* _AIM OF THE EXERCISE_
Copy the lines below word for word, leaving out the pictures.

* _EXERCISE DATA_
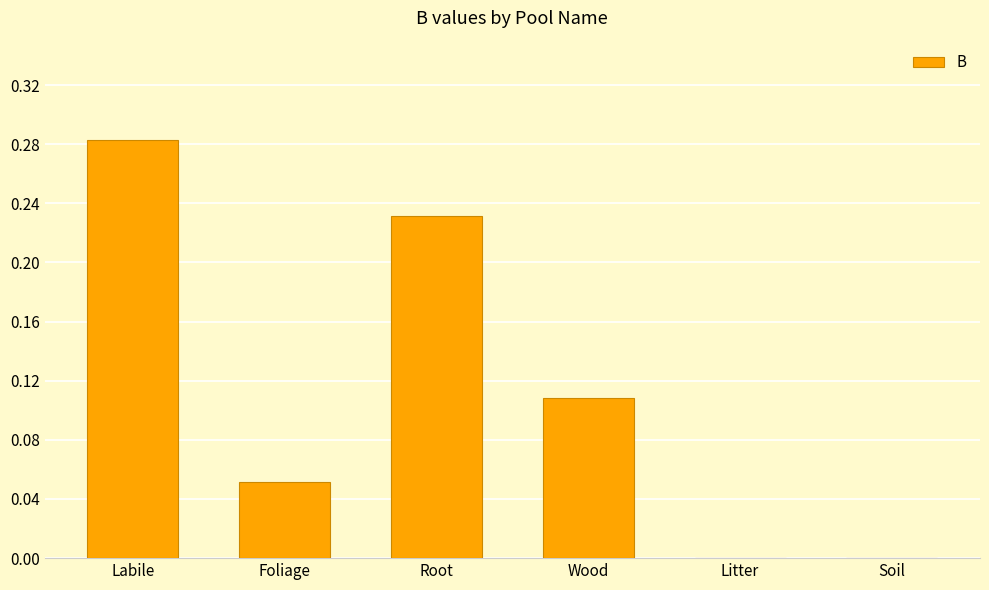

What is the sum of all values?

0.7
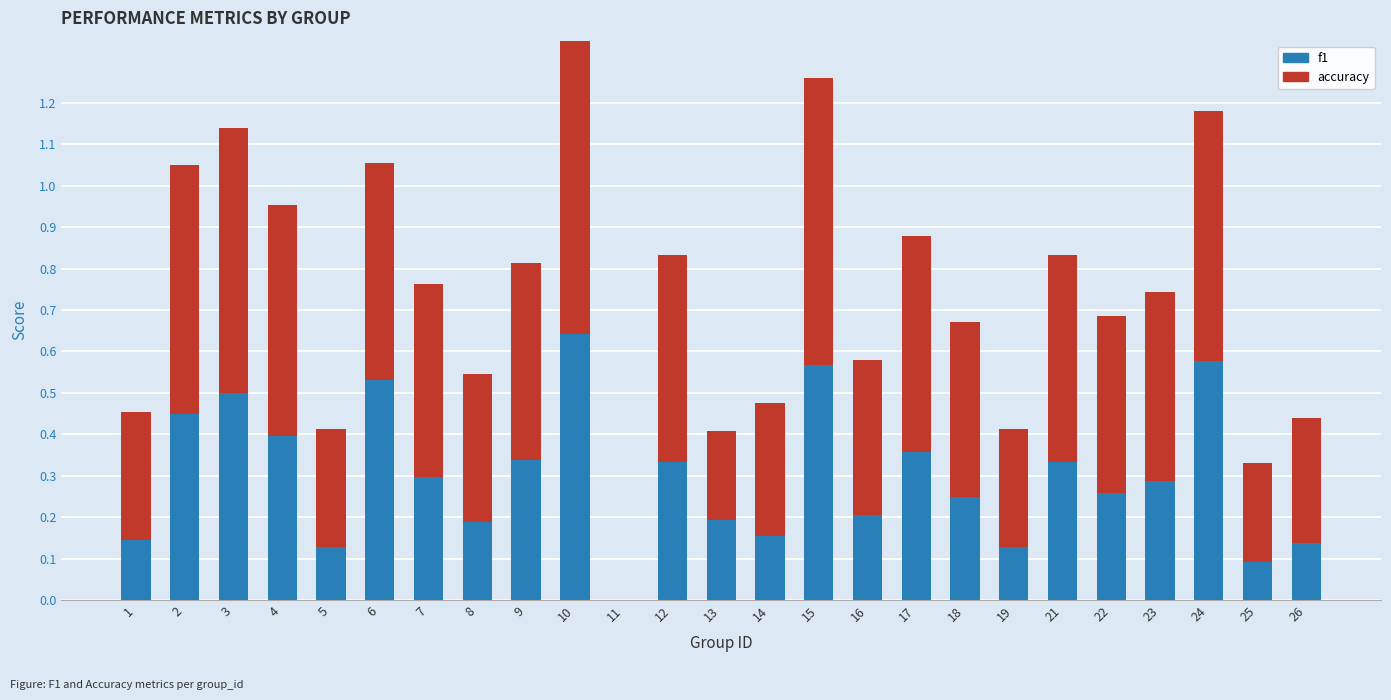

Is it true that f1 equals 0.1 at 13?

False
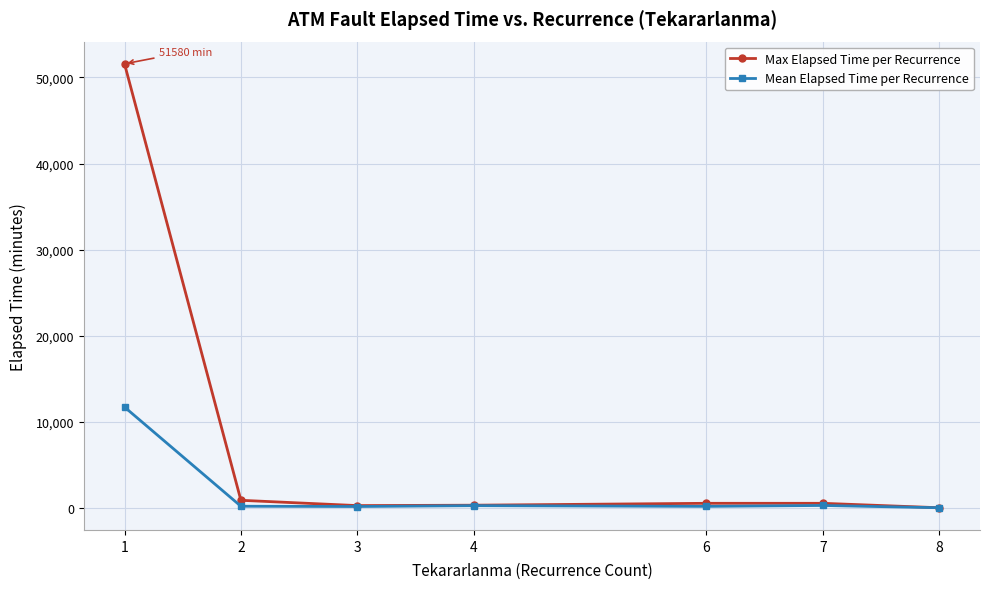

What is the sum of the Mean Elapsed Time per Recurrence values at 1 and 8?

11771.1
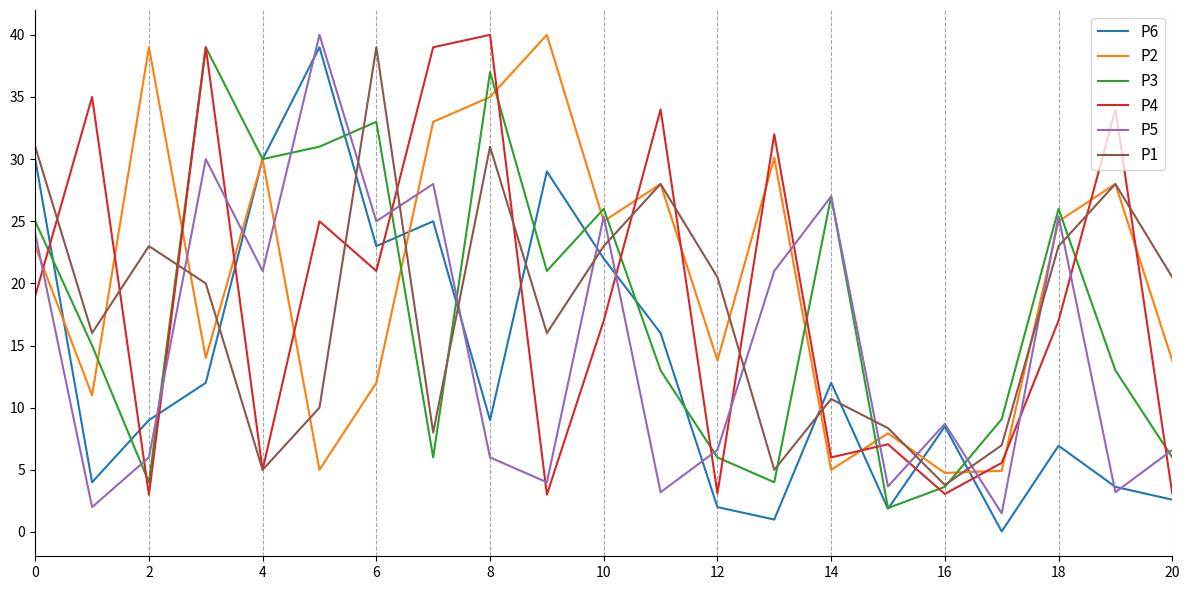

What is the difference between the second highest and second lowest values in the P2 series?

34.1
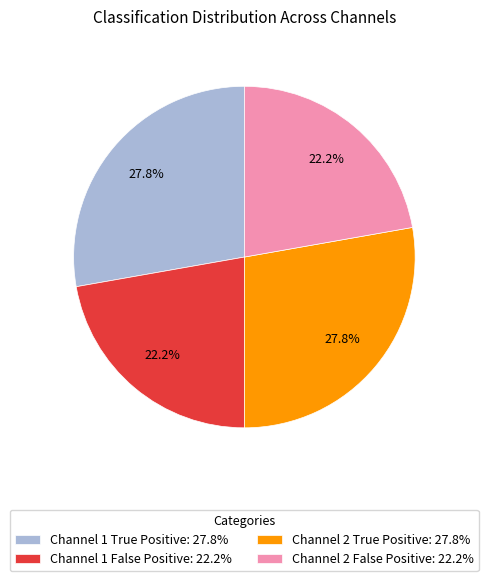

Count the number of slices in the pie.

4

* _EXERCISE OUTPUT_
What is the sum of all values?

0.7

Is it true that f1 equals 0.1 at 13?

False

What is the sum of the Mean Elapsed Time per Recurrence values at 1 and 8?

11771.1

What is the difference between the second highest and second lowest values in the P2 series?

34.1

Count the number of slices in the pie.

4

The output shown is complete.